• What to work on: Among the entries below, how many lines contain "React"? Answer with the number only.

• Material to process:
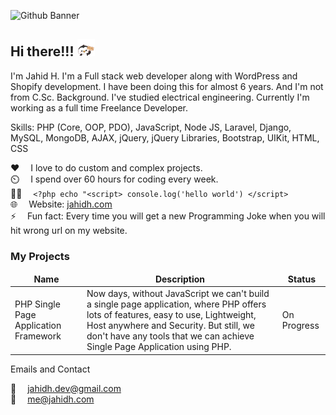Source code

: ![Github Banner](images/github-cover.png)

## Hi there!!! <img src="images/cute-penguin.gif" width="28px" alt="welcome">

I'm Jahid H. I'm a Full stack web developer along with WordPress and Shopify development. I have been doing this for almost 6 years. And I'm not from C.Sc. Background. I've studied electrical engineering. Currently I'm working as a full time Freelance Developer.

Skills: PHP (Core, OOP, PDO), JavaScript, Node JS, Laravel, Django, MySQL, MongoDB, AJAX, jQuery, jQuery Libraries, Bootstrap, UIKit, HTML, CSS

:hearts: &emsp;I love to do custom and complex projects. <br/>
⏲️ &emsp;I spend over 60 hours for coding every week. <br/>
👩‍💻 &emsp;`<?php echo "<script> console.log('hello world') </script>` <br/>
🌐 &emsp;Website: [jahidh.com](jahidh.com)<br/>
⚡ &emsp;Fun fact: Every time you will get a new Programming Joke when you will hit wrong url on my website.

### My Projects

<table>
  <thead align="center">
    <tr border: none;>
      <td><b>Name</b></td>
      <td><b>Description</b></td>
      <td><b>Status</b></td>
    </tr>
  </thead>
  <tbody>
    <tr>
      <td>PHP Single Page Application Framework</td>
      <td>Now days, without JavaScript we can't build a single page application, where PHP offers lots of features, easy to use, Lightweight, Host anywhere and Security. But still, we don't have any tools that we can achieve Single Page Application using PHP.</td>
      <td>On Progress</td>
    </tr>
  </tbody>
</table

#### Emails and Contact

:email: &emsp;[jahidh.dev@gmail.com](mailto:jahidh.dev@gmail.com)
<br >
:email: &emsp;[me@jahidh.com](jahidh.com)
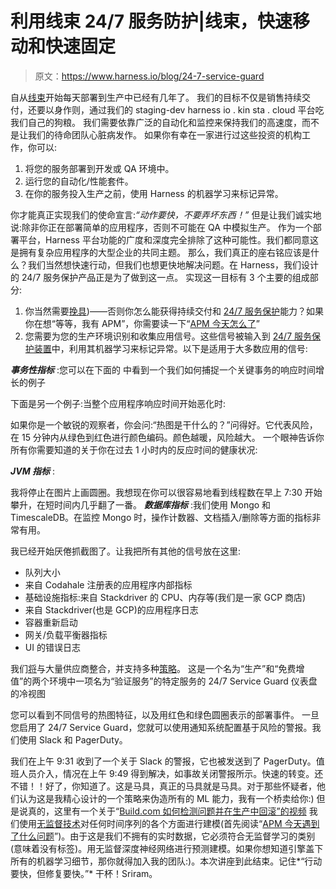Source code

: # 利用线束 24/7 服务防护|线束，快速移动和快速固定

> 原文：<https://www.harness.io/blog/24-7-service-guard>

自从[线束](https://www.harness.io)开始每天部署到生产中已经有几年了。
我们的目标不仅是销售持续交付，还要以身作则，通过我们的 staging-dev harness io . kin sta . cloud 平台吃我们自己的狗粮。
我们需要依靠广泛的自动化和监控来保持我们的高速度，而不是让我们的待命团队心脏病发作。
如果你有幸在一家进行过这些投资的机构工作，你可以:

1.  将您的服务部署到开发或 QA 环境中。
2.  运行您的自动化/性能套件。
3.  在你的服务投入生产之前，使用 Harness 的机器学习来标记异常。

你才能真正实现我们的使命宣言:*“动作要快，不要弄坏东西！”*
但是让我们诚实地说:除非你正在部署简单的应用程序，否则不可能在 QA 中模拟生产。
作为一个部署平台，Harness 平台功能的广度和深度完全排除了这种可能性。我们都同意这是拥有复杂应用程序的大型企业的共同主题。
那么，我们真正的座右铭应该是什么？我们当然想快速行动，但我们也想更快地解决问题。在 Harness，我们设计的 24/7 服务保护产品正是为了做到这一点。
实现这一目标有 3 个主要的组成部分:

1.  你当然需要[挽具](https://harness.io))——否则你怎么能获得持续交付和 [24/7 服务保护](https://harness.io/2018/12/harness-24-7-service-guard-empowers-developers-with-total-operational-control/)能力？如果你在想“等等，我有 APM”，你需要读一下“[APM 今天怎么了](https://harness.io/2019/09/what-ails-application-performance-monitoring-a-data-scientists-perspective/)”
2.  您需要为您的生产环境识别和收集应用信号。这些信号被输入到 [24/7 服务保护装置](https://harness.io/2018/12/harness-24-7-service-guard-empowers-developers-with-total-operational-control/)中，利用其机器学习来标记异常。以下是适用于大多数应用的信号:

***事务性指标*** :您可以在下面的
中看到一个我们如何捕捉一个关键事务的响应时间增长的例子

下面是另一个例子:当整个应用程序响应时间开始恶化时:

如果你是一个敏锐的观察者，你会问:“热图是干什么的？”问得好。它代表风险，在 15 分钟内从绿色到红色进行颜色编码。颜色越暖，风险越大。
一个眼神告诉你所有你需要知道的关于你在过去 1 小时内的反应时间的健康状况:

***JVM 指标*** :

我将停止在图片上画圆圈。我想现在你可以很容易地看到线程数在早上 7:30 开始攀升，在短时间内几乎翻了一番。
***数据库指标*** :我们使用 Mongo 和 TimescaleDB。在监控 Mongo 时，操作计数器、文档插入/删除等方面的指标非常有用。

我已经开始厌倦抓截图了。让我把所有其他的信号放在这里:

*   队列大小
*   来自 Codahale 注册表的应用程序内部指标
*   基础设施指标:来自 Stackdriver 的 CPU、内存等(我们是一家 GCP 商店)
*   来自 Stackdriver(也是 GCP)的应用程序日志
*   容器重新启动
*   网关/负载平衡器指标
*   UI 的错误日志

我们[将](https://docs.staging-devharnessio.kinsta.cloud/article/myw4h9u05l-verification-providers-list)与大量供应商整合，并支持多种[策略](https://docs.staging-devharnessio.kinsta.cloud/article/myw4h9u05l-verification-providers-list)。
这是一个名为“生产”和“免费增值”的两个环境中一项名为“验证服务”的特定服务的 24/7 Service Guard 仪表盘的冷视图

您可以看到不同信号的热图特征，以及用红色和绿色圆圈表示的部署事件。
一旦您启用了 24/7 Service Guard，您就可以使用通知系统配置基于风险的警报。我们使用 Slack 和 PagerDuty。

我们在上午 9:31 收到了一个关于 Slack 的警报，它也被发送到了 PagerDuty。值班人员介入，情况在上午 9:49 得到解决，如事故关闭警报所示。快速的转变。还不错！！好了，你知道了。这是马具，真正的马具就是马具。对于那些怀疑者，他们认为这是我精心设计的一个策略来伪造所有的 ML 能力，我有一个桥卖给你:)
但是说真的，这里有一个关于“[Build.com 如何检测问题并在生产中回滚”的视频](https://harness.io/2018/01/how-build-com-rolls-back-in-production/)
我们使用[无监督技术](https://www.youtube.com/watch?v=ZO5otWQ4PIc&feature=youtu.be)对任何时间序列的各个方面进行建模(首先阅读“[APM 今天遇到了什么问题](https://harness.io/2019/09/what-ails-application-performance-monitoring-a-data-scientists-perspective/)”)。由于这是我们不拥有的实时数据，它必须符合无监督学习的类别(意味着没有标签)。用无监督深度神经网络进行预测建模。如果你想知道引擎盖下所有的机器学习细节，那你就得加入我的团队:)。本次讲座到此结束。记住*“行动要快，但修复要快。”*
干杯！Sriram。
--
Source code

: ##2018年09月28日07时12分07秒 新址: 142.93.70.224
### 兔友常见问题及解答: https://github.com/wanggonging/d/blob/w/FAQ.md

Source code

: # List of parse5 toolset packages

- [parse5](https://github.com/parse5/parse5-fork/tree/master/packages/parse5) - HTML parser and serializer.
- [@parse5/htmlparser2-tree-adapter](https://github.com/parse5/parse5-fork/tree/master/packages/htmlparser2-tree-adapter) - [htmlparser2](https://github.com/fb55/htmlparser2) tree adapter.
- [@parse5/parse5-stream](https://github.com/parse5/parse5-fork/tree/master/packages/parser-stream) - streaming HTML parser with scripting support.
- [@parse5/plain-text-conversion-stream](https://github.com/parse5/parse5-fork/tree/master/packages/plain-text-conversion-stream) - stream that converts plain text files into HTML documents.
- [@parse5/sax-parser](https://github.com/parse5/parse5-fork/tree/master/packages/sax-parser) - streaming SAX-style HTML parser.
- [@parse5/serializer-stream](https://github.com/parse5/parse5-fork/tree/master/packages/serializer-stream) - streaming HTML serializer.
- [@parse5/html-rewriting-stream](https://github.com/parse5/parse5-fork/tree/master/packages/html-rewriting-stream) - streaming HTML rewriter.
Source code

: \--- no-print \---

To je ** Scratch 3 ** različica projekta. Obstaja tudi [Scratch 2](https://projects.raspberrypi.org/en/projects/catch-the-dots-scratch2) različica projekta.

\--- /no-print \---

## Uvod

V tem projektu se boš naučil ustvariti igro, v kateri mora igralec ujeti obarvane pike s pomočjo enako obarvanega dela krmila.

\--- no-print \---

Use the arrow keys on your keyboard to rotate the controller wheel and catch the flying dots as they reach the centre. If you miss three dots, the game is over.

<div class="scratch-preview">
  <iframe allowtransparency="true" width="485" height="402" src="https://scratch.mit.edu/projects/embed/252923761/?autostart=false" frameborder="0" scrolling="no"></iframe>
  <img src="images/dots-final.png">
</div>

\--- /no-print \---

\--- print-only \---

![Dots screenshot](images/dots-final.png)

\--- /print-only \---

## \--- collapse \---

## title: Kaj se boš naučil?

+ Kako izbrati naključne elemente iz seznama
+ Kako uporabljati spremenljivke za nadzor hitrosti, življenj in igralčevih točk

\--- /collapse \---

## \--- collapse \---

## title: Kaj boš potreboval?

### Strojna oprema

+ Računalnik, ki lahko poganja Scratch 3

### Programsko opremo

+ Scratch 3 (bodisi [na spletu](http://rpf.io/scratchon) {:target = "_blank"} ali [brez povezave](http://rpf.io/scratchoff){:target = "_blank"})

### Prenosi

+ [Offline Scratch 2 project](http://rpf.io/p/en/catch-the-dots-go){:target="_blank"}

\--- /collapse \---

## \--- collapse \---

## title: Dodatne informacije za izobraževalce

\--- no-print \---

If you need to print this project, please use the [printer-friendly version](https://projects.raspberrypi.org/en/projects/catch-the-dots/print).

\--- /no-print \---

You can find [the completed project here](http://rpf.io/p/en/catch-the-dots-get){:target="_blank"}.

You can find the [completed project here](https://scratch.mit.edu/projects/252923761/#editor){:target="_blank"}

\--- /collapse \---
==
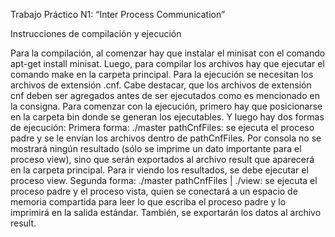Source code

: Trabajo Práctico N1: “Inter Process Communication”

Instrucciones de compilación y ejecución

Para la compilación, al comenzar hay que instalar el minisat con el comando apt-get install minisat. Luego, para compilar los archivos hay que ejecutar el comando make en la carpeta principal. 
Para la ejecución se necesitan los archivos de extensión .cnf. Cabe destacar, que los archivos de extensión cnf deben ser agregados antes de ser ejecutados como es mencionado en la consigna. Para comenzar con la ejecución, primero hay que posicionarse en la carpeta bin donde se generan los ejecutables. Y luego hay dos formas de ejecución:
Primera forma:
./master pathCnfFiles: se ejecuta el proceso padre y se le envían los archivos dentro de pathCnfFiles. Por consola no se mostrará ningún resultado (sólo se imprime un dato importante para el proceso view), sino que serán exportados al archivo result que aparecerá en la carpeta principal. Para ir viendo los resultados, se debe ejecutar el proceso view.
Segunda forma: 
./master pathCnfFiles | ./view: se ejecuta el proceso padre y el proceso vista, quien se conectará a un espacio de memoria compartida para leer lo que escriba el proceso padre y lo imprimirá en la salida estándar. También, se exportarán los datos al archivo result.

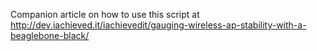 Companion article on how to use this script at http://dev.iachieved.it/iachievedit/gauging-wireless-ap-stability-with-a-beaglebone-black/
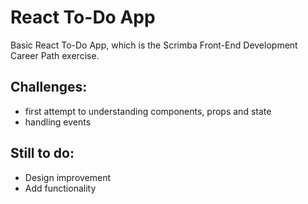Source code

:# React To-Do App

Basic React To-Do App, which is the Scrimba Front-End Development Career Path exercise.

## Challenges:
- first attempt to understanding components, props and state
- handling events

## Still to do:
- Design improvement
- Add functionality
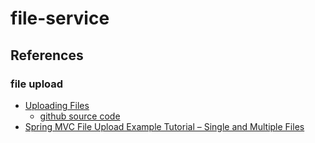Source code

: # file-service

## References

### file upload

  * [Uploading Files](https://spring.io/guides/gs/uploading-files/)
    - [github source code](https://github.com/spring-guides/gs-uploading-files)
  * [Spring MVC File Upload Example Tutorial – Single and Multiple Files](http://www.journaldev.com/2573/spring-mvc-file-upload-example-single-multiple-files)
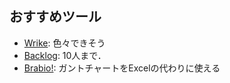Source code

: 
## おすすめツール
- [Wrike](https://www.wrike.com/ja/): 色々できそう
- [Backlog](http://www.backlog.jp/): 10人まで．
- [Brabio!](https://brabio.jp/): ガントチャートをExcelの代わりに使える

• Reply: 2